Remember, this party is still strongly influenced by Karl Rove – the great splitter of the modern electorate. His outfit is built almost entirely on deactivating the Democrats’ demographic advantage over a long period of time.
@Latino_in_Boston:
Which again demonstrates the phoniness of the Tea Party’s support for capitalism. What country ever made itself wealthier by destroying its own captial resources?
@Steven L. Taylor:
You always avoid the issue is how can any conservative party appeal to Hispanics when Hispanics are so liberal. How can any conservative party support ethnic set asides, open borders, demand that others speak Spanish, high taxes, and high entitlements.
If Hispanics showed any interest in conservative politics, Republicans would be interested in appealing to them but when Hispanics are very liberal, there is nothing that any conservative party can do.
@superdestroyer: The problem with your “argument” is that it assumes that ethnicity/race determines ideology and hence you say “Hispanics are so liberal,”
The problem is not that Hispanics find all conservative ideas anathema, it is that over the last decade the GOP had done nothing to court Hispanics, and indeed have done quite the opposite.
Hispanics, as a demographic group, tend to be socially conservative, for example.
Your problem, and why I don’t spend a lot of time trying to engage you, is that you views are so thoroughly race-based that you really can see nothing else (nor does it seem you have real interest in doing so).
@Latino_in_Boston:
If Texas is a swing state, then the Democrats have a lock on enough states to make the U.S. a one party state.
The real question that no one ever wants to discuss is how does a any conservative party appeal to a demographic group that has such low academic performance, that has a single mother birth rate of 50%, and commits crime at a rate about 4 times higher than whites, and that are generally much poorer.

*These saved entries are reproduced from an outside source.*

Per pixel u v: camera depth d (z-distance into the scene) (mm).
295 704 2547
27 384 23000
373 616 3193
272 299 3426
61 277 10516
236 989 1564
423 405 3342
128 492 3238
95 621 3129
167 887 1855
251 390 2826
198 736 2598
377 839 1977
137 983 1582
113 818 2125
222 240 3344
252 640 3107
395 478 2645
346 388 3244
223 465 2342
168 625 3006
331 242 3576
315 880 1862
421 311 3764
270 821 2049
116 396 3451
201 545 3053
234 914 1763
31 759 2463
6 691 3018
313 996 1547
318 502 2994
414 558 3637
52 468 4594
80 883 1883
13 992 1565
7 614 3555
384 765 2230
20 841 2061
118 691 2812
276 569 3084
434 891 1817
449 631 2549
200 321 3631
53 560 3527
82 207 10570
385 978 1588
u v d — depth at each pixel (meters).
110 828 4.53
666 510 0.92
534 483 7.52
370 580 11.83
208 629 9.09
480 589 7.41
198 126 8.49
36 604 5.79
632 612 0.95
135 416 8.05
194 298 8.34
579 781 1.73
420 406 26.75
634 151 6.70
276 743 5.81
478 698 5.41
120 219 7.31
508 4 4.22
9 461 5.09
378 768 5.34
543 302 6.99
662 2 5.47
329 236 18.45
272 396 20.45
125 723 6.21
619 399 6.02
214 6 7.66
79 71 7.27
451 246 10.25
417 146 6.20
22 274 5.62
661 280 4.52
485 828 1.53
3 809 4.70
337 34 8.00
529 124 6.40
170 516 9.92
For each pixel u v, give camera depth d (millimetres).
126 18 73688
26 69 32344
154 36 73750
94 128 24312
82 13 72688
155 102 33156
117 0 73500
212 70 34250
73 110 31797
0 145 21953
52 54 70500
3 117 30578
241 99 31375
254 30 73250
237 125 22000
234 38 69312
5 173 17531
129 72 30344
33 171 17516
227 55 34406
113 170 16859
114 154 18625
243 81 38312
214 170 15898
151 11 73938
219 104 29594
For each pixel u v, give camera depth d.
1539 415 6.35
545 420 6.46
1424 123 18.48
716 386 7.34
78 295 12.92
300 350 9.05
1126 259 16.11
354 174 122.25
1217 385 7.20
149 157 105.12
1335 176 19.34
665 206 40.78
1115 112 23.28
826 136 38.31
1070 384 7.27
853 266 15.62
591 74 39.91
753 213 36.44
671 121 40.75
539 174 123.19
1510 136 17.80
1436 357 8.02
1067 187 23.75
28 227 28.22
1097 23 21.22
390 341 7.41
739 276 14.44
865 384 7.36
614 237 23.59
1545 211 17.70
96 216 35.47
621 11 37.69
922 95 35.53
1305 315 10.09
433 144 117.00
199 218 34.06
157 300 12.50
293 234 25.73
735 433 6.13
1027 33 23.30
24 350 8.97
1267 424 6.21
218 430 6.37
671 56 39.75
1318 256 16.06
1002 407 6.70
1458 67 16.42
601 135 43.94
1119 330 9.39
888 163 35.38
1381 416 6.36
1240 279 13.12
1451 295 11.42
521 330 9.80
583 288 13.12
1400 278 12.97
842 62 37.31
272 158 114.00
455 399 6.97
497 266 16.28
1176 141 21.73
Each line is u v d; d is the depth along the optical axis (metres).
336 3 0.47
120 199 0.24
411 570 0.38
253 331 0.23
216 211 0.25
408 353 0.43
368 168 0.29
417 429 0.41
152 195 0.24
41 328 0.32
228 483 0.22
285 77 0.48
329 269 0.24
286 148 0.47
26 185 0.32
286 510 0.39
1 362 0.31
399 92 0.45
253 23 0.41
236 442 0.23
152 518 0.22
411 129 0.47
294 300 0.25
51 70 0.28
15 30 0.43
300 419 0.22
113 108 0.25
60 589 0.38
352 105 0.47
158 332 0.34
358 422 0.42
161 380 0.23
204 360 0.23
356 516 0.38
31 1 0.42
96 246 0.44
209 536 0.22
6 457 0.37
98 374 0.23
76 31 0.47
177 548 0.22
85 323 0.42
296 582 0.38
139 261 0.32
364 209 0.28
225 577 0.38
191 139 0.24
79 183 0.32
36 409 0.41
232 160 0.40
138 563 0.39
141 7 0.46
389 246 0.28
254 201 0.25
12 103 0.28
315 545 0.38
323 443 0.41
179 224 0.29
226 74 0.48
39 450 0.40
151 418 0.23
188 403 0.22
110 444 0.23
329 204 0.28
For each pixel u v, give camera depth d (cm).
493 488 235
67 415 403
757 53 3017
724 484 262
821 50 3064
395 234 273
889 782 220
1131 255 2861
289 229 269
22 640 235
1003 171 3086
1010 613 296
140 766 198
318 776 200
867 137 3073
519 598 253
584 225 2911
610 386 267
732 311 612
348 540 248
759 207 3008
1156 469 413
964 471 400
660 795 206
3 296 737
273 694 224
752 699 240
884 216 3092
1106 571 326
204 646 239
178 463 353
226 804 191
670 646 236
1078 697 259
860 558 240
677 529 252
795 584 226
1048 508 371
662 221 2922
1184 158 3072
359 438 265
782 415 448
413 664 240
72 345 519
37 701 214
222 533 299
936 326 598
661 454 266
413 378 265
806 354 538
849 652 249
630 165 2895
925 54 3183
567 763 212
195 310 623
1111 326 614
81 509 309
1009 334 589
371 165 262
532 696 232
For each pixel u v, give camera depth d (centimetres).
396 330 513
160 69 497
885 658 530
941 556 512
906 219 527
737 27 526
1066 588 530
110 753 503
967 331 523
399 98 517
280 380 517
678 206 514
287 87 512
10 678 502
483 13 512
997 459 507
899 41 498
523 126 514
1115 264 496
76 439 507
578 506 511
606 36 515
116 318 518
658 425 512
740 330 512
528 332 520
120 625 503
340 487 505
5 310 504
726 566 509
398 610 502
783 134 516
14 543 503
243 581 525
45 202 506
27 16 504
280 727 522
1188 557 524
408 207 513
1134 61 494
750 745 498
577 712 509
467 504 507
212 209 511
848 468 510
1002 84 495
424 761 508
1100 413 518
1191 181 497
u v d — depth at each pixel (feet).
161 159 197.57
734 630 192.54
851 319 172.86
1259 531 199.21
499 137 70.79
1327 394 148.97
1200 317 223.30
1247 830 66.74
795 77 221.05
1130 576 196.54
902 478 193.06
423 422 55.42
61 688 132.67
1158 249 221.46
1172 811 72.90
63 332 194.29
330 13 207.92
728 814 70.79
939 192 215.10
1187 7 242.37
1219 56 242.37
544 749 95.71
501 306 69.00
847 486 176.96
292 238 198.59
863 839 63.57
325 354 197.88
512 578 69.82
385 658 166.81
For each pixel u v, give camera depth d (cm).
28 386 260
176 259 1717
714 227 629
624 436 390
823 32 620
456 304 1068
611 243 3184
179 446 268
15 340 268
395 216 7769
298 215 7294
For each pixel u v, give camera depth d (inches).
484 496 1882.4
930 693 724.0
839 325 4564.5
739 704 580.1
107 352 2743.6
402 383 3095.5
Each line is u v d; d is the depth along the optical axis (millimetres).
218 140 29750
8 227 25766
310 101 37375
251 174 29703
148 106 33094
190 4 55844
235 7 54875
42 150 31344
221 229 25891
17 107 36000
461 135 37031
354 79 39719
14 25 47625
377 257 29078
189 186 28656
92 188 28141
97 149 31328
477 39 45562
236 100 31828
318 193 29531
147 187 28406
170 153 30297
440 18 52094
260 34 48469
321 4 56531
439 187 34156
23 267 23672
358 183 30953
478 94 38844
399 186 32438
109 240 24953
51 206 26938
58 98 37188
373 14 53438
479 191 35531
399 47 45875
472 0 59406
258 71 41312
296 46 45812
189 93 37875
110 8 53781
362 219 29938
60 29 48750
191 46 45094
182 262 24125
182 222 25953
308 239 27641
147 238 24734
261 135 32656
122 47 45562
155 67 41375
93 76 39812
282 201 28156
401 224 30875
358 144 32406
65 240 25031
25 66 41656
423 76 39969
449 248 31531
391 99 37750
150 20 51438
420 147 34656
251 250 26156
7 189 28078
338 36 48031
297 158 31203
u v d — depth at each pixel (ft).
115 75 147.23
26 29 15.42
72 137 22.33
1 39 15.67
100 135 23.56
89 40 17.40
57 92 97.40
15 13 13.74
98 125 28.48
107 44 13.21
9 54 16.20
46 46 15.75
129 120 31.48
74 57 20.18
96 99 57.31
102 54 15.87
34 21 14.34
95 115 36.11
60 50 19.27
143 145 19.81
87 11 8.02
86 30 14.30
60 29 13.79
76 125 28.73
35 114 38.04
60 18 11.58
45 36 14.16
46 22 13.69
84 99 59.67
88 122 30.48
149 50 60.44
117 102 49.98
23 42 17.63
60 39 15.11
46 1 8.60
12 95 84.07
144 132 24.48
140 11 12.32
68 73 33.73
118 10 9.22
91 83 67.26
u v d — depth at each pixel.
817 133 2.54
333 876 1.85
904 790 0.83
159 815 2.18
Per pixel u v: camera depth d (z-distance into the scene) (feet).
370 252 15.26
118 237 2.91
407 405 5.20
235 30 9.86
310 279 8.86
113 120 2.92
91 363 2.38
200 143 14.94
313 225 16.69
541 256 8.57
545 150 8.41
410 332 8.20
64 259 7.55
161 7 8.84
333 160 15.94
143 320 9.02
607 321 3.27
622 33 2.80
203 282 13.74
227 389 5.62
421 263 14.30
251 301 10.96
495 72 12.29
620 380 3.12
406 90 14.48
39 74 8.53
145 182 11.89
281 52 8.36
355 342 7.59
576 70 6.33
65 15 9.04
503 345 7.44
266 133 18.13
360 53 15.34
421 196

What can any conservative party do when the Democrats say that they will tax the rich (read whites) and give the money to Hispanics.
@Steven L. Taylor:
I am not surprised that no one at outsidethebeltway or any other moderate blog has posted about Romney’s embarrassing failure at reaching out to blacks http://www.huffingtonpost.com/2012/05/24/mitt-romney-education-philadelphia-black-voters_n_1542981.html
My guess is that the conventional wisdom will be that is Romney had tried harder to just said the right thing, it would have been ineffective. What no consultant is willing to do is admit that appealing to blacks is a total waste of time for conservatives and will always backfire and lead to embarrassment.